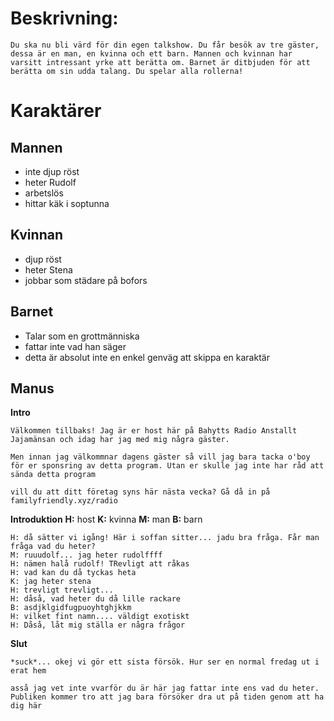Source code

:# Beskrivning:
    Du ska nu bli värd för din egen talkshow. Du får besök av tre gäster, dessa är en man, en kvinna och ett barn. Mannen och kvinnan har varsitt intressant yrke att berätta om. Barnet är ditbjuden för att berätta om sin udda talang. Du spelar alla rollerna!

# Karaktärer
## Mannen
- inte djup röst
- heter Rudolf
- arbetslös
- hittar käk i soptunna
## Kvinnan
- djup röst
- heter Stena
- jobbar som städare på bofors
## Barnet
- Talar som en grottmänniska
- fattar inte vad han säger
- detta är absolut inte en enkel genväg att skippa en karaktär

## Manus

**Intro**
```
Välkommen tillbaks! Jag är er host här på Bahytts Radio Anstallt Jajamänsan och idag har jag med mig några gäster. 

Men innan jag välkommnar dagens gäster så vill jag bara tacka o'boy för er sponsring av detta program. Utan er skulle jag inte har råd att sända detta program 

vill du att ditt företag syns här nästa vecka? Gå då in på familyfriendly.xyz/radio
```

**Introduktion**
**H:** host
**K:** kvinna
**M:** man
**B:** barn
```
H: då sätter vi igång! Här i soffan sitter... jadu bra fråga. Får man fråga vad du heter?
M: ruuudolf... jag heter rudolffff
H: nämen halå rudolf! TRevligt att råkas
H: vad kan du då tyckas heta
K: jag heter stena
H: trevligt trevligt...
H: dåså, vad heter du då lille rackare
B: asdjklgidfugpuoyhtghjkkm
H: vilket fint namn.... väldigt exotiskt
H: Dåså, låt mig ställa er några frågor
```

**Slut**
```
*suck*... okej vi gör ett sista försök. Hur ser en normal fredag ut i erat hem

asså jag vet inte vvarför du är här jag fattar inte ens vad du heter. Publiken kommer tro att jag bara försöker dra ut på tiden genom att ha dig här
```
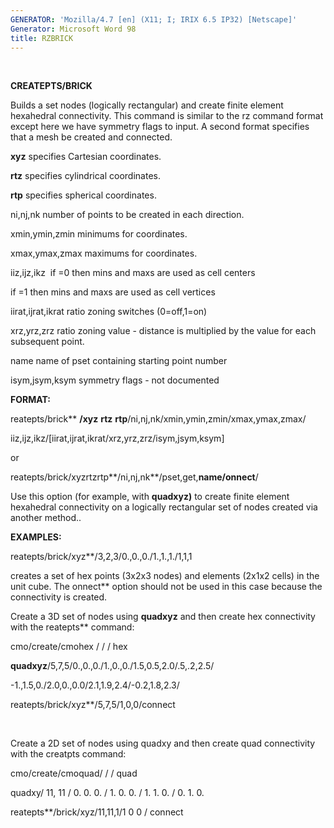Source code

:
 ```yaml
---
GENERATOR: 'Mozilla/4.7 [en] (X11; I; IRIX 6.5 IP32) [Netscape]'
Generator: Microsoft Word 98
title: RZBRICK
---
```


 

 **CREATEPTS/BRICK**

Builds a set nodes (logically rectangular) and create finite element
hexahedral connectivity. This command is similar to the rz command
format except here we have symmetry flags to input. A second format
specifies that a mesh be created and connected.

**xyz** specifies Cartesian coordinates.

**rtz** specifies cylindrical coordinates.

**rtp** specifies spherical coordinates.

ni,nj,nk number of points to be created in each direction.

xmin,ymin,zmin minimums for coordinates.

xmax,ymax,zmax maximums for coordinates.

iiz,ijz,ikz  if =0 then mins and maxs are used as cell centers

if =1 then mins and maxs are used as cell vertices

iirat,ijrat,ikrat ratio zoning switches (0=off,1=on)

xrz,yrz,zrz ratio zoning value - distance is multiplied by the value for
each subsequent point.

name name of pset containing starting point number

isym,jsym,ksym symmetry flags - not documented

**FORMAT:**

reatepts/brick** **/xyz** **rtz** **rtp**/ni,nj,nk/xmin,ymin,zmin/xmax,ymax,zmax/

iiz,ijz,ikz/[iirat,ijrat,ikrat/xrz,yrz,zrz/isym,jsym,ksym]

or

reatepts/brick/xyzrtzrtp**/ni,nj,nk**/pset,get,**name/onnect**/

Use this option (for example, with **quadxyz)** to create finite element
hexahedral connectivity on a logically rectangular set of nodes created
via another method..

**EXAMPLES:**

reatepts/brick/xyz**/3,2,3/0.,0.,0./1.,1.,1./1,1,1

creates a set of hex points (3x2x3 nodes) and elements (2x1x2 cells) in
the unit cube. The onnect** option should not be used in this case
because the connectivity is created.

Create a 3D set of nodes using **quadxyz** and then create hex
connectivity with the reatepts** command:

cmo/create/cmohex / / / hex

**quadxyz**/5,7,5/0.,0.,0./1.,0.,0./1.5,0.5,2.0/.5,.2,2.5/

-1.,1.5,0./2.0,0.,0.0/2.1,1.9,2.4/-0.2,1.8,2.3/

reatepts/brick/xyz**/5,7,5/1,0,0/connect

 

Create a 2D set of nodes using quadxy and then create quad connectivity
with the creatpts command:

cmo/create/cmoquad/ / / quad

quadxy/ 11, 11 / 0. 0. 0. / 1. 0. 0. / 1. 1. 0. / 0. 1. 0.

reatepts**/brick/xyz/11,11,1/1 0 0 / connect
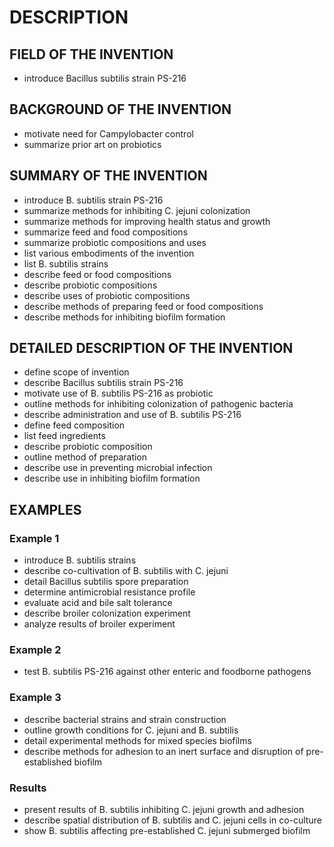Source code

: # DESCRIPTION

## FIELD OF THE INVENTION

- introduce Bacillus subtilis strain PS-216

## BACKGROUND OF THE INVENTION

- motivate need for Campylobacter control
- summarize prior art on probiotics

## SUMMARY OF THE INVENTION

- introduce B. subtilis strain PS-216
- summarize methods for inhibiting C. jejuni colonization
- summarize methods for improving health status and growth
- summarize feed and food compositions
- summarize probiotic compositions and uses
- list various embodiments of the invention
- list B. subtilis strains
- describe feed or food compositions
- describe probiotic compositions
- describe uses of probiotic compositions
- describe methods of preparing feed or food compositions
- describe methods for inhibiting biofilm formation

## DETAILED DESCRIPTION OF THE INVENTION

- define scope of invention
- describe Bacillus subtilis strain PS-216
- motivate use of B. subtilis PS-216 as probiotic
- outline methods for inhibiting colonization of pathogenic bacteria
- describe administration and use of B. subtilis PS-216
- define feed composition
- list feed ingredients
- describe probiotic composition
- outline method of preparation
- describe use in preventing microbial infection
- describe use in inhibiting biofilm formation

## EXAMPLES

### Example 1

- introduce B. subtilis strains
- describe co-cultivation of B. subtilis with C. jejuni
- detail Bacillus subtilis spore preparation
- determine antimicrobial resistance profile
- evaluate acid and bile salt tolerance
- describe broiler colonization experiment
- analyze results of broiler experiment

### Example 2

- test B. subtilis PS-216 against other enteric and foodborne pathogens

### Example 3

- describe bacterial strains and strain construction
- outline growth conditions for C. jejuni and B. subtilis
- detail experimental methods for mixed species biofilms
- describe methods for adhesion to an inert surface and disruption of pre-established biofilm

### Results

- present results of B. subtilis inhibiting C. jejuni growth and adhesion
- describe spatial distribution of B. subtilis and C. jejuni cells in co-culture
- show B. subtilis affecting pre-established C. jejuni submerged biofilm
--*--
**Exercise description**
Filter the entries above down to the lines that contain "ikrat".

**Task output**
iirat,ijrat,ikrat ratio zoning switches (0=off,1=on)
iiz,ijz,ikz/[iirat,ijrat,ikrat/xrz,yrz,zrz/isym,jsym,ksym]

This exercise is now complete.